Diario de Mallorca

Diario de Mallorca

Contenido exclusivo para suscriptores digitales

Los besos que (no) damos

Imágenes de decenas de besos de todo tipo han inundado esta semana las redes sociales. Besos de pareja, de amistad, de padres a hijos, besos a abuelos, a sobrinos, a hermanos y hermanas... Besos de AMOR, con mayúscula. El Día Internacional del Beso ha dejado patente que hay ganas —muchas— de poder hacerlo de nuevo sin cortapisas de tela, ni distancias sociales ni restricciones espaciales. Tenemos sequía de abrazos largos, de los que duran más de diez segundos que son, según dicen, los que tienen capacidades curativas para el cuerpo y el alma. Diez segundos de abrazo lento. Para poder sentir al otro, para poder olerlo en profundidad, respirarlo y llevarlo hasta lo más adentro de uno mismo. Para poder dar y recibir fuerza en unos momentos en los que se nos ha desprovisto —como Sansón con su cabello— de la fuerza que nos da ese importante gesto de afecto entre humanos. Y poder descansar.

Me ha encantado ver imágenes de besos y leer los recuerdos que de ellos mantienen sus protagonistas. Un viaje, un nacimiento, una añoranza de quien no está, una sorpresa, una salida del hospital, una fiesta, un reencuentro, una cena, un compartir... Recuerdo muchos besos en mi vida, algunos, les confesaré, no sé porqué permanecen tan impregnados en mi memoria. Mi yo adulta elegiría otros desde un criterio más racional, quizás: cuando besé a mi pareja por primera vez, los miles de besos de mis padres, los otros tantos de amigos y amigas...

Pero hay razones del corazón que el cerebro no entiende, se suele decir. Así que lo que recuerdo, en un abrir y cerrar de ojos, es la piel suave recién afeitada de mi abuelo Faustino, siempre limpia y pulcra, con olor a colonia y el beso a mi bisabuela Cristobalina, cuya silueta siempre vislumbraba desde mi altura infantil junto a la ventana, sentada y viejita como era. Me pinchaba, por eso me viene a la mente fácilmente, creo. Y recuerdo también el primer beso que di a mi hermano cuando nació, pese a no tener yo más de tres años y medio. Igual no fue el primero pero sé que existió y que luego nos hicieron una foto que todavía conservamos, él en mi regazo sobre un sofá de pelo marrón muy setentero.

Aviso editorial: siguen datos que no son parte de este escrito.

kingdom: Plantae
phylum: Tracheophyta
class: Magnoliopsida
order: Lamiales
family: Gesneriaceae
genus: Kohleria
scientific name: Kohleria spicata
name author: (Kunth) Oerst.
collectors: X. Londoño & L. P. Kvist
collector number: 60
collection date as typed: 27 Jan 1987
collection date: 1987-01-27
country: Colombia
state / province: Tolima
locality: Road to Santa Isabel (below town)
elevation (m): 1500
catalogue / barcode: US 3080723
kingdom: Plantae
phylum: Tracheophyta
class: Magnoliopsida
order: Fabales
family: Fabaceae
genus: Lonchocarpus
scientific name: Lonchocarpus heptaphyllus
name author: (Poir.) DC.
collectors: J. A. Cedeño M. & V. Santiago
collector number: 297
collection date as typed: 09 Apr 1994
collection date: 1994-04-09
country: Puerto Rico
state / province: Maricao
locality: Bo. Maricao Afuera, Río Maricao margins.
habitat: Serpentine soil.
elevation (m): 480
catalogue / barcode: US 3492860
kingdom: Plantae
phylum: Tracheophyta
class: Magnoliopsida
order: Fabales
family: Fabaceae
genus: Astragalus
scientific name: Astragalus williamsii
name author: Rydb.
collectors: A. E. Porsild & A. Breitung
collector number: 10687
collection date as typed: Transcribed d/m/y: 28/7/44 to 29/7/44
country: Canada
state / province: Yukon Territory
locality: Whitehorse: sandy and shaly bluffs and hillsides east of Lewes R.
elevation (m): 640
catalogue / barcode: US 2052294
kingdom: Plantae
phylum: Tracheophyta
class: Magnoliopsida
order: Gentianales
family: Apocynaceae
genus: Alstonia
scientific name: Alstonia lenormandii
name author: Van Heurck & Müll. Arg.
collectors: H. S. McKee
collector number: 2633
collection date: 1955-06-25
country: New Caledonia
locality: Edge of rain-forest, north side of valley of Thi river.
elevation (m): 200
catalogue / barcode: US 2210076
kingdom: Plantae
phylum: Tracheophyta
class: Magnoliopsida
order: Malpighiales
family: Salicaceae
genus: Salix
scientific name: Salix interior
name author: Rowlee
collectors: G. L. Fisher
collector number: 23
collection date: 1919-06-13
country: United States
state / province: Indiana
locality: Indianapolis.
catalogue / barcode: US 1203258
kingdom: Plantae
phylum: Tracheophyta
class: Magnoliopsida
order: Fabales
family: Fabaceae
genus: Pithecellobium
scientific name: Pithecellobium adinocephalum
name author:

En ocasiones, cuando me pregunto por qué hay recuerdos que surgen como un géiser solo con invocarlos, tengo la impresión de que en ciertos momentos de nuestra vida algo invisible nos habla al oído y nos dice: «Estate alerta, esto es importante, grábatelo». Y a mí me pasa, luego lo recuerdo para siempre.

Hay muchos más besos que he dado, por cortesía, por trabajo y hasta por obligación, eso es así. Ahora ya no, pero ¿a quién no le han obligado a dar besos cuando eras pequeño a gente a la que ni te acercarías? Porque es familia, por «modales», porque «toca» porque si no eres una «insolente, maleducada y respondona». Confieso que tuve que besar a disgusto a personas que olían mal, que me apretaban demasiado, que me babeaban la mejilla. Por eso soy una firme defensora del «no es no» también en los niños, porque obligarles a mostrar afecto a gente a la que no quieren les inculca un mensaje peligroso: tu voluntad está por debajo del convencionalismo y el deseo de otra persona. Quizás por eso, porque considero que el beso es algo muy privado, que surge de corazón, he de confesar que igual que desangro por dentro por no poder besar, abrazar y oler a seres muy queridos, dejar de hacerlo ahora en ciertos foros a causa de la pandemia me ha sentado, ciertamente, de maravilla.